What is the sentimental? How can we understand it by way of the visual
and narrative modes of signification specific to cinema and through
the manners of social interaction and collective imagining specific to a
particular culture in transition? What can the sentimental tell us about
the precarious foundations of human coexistence in this age of
globalization?
Rey Chow explores these questions through nine contemporary Chinese
directors (Chen Kaige, Wong Kar-wai, Zhang Yimou, Ann Hui, Peter Chan,
Wayne Wang, Ang Lee, Li Yang, and Tsai Ming-liang) whose accomplishments
have become historic events in world cinema. Approaching their works
from multiple perspectives, including the question of origins,
nostalgia, the everyday, feminine "psychic interiority,"

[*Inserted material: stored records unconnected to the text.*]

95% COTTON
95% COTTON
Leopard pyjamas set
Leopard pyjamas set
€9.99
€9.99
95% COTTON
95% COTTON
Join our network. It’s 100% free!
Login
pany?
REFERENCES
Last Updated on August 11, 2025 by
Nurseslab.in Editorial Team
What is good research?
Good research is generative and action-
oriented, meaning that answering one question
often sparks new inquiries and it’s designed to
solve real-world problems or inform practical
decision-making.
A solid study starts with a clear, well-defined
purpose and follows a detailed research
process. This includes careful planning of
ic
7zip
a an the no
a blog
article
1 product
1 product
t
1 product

commodification, biopolitics, migration, education, homosexuality,
kinship, and incest, and concluding with an account of the Chinese
films' epistemic affinity with the Hollywood blockbuster Brokeback
Mountain, Chow proposes that the sentimental is a discursive
constellation traversing affect, time, identity, and social mores, a
constellation whose contours tends to morph under different historical
circumstances and in different genres and media. In contemporary Chinese
films, she argues, the sentimental consistently takes the form not of
revolution but of compromise, not of radical departure but of
moderation, endurance, and accommodation. By naming these films
sentimental fabulations--screen artifacts of cultural becoming with
irreducible aesthetic, conceptual, and speculative logics of their
own--Chow presents Chinese cinema first and foremost as an invitation to
the pleasures and challenges of critical thinking.